ASSIGNMENT: Below are some records. Copy every line in them that holds "scanned".

SOURCE DATA:
━━━

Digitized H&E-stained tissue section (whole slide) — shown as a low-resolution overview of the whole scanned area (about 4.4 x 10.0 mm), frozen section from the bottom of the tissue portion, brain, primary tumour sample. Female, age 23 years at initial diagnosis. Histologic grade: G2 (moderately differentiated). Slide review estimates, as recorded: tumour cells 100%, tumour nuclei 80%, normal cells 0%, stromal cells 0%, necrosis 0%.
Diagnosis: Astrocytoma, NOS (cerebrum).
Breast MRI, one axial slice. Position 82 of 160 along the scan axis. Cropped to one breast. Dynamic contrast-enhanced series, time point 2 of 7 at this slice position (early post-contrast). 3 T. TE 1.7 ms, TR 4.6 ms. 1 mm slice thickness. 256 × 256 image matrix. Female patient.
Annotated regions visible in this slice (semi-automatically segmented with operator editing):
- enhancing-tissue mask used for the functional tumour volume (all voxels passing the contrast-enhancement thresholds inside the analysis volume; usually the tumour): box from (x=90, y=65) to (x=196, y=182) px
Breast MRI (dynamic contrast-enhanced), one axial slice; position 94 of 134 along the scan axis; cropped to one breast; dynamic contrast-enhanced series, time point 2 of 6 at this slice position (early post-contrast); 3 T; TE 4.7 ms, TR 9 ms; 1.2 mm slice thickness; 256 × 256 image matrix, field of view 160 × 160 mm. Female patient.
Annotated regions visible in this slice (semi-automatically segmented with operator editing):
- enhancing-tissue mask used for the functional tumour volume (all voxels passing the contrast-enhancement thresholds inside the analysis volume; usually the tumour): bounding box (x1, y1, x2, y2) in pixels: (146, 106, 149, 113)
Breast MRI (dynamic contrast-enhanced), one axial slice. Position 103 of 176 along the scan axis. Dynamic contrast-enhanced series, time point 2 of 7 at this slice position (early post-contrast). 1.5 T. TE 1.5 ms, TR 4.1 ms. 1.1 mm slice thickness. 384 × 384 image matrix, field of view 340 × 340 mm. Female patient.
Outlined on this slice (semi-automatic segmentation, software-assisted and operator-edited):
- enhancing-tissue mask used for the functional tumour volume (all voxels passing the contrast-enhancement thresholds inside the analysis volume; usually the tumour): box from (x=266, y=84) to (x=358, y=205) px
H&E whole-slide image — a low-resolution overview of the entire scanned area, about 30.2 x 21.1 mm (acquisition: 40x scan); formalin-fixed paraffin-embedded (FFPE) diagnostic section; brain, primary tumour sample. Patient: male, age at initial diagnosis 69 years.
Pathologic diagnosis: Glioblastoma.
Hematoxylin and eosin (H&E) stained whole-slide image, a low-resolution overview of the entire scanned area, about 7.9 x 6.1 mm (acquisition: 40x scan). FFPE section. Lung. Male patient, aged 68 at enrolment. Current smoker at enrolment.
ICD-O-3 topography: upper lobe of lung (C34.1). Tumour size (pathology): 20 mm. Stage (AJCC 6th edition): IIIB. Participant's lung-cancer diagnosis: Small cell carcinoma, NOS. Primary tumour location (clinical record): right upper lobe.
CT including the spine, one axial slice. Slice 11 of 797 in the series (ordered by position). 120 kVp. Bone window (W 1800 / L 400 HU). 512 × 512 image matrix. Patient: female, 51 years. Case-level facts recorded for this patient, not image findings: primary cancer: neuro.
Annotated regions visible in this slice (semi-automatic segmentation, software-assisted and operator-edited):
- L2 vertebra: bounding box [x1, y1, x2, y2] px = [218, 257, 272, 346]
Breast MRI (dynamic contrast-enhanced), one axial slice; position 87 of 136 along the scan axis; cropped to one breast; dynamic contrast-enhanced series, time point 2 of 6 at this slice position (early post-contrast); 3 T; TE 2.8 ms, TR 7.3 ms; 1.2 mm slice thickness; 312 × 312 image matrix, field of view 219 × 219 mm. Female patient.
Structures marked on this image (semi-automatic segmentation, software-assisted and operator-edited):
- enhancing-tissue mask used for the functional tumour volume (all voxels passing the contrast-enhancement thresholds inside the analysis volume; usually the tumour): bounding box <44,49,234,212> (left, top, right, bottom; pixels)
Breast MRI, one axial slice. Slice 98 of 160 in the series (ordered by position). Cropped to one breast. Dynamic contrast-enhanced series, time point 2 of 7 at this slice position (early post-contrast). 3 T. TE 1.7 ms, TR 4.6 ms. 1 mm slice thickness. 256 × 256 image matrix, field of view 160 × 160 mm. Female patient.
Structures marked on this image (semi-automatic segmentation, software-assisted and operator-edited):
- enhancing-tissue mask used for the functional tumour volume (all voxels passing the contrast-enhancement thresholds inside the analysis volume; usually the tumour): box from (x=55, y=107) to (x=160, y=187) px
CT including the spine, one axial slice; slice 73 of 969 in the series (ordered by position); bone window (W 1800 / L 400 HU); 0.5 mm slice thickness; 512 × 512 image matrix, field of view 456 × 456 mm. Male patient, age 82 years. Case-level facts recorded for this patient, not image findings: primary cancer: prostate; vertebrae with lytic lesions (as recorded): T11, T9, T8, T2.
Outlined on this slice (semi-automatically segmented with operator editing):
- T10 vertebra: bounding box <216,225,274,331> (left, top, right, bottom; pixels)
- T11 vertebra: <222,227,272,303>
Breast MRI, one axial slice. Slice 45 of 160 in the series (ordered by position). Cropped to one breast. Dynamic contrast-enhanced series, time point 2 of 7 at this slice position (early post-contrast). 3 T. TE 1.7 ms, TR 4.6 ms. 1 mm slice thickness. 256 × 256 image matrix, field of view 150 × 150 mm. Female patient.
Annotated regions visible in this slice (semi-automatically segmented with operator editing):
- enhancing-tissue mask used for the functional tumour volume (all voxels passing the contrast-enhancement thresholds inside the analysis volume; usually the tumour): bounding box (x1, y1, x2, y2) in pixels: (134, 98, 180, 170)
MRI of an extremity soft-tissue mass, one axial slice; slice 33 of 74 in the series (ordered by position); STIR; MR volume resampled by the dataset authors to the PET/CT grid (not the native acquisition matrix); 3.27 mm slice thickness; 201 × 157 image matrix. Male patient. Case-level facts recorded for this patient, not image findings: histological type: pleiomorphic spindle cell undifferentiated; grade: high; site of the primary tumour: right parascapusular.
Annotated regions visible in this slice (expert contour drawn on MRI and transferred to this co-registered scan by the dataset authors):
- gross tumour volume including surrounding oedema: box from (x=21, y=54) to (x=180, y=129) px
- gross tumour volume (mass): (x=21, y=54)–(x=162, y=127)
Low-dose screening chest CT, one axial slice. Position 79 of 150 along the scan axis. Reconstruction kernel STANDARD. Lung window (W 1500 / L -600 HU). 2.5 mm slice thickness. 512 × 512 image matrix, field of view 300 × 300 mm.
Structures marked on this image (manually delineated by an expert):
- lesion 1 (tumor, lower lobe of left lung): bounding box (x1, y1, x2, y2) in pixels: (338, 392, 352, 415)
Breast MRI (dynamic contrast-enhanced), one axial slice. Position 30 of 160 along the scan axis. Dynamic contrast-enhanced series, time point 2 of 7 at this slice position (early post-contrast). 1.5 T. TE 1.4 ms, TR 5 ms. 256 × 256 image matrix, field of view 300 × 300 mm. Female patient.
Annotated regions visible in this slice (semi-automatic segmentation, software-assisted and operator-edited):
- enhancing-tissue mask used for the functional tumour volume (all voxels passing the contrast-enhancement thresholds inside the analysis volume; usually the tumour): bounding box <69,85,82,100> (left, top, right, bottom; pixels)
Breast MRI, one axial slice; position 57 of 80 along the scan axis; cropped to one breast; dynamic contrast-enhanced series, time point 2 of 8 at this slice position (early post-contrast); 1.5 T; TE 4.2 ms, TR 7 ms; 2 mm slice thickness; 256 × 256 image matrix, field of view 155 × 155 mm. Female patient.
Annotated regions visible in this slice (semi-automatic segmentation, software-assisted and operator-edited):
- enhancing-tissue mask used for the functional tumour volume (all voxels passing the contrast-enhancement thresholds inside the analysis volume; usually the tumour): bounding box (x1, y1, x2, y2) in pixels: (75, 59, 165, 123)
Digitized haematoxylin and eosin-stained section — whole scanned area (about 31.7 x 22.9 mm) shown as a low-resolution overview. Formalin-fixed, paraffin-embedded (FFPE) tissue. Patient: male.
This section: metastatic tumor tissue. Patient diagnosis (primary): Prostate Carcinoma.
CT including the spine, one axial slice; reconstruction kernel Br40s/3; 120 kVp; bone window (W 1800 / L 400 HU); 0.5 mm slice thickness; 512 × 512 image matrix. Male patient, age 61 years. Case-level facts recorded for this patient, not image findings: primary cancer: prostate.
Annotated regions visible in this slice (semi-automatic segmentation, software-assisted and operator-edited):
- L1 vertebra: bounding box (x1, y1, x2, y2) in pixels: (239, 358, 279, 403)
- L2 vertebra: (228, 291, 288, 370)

━━━

TASK OUTPUT:
Digitized H&E-stained tissue section (whole slide) — shown as a low-resolution overview of the whole scanned area (about 4.4 x 10.0 mm), frozen section from the bottom of the tissue portion, brain, primary tumour sample. Female, age 23 years at initial diagnosis. Histologic grade: G2 (moderately differentiated). Slide review estimates, as recorded: tumour cells 100%, tumour nuclei 80%, normal cells 0%, stromal cells 0%, necrosis 0%.
H&E whole-slide image — a low-resolution overview of the entire scanned area, about 30.2 x 21.1 mm (acquisition: 40x scan); formalin-fixed paraffin-embedded (FFPE) diagnostic section; brain, primary tumour sample. Patient: male, age at initial diagnosis 69 years.
Hematoxylin and eosin (H&E) stained whole-slide image, a low-resolution overview of the entire scanned area, about 7.9 x 6.1 mm (acquisition: 40x scan). FFPE section. Lung. Male patient, aged 68 at enrolment. Current smoker at enrolment.
Digitized haematoxylin and eosin-stained section — whole scanned area (about 31.7 x 22.9 mm) shown as a low-resolution overview. Formalin-fixed, paraffin-embedded (FFPE) tissue. Patient: male.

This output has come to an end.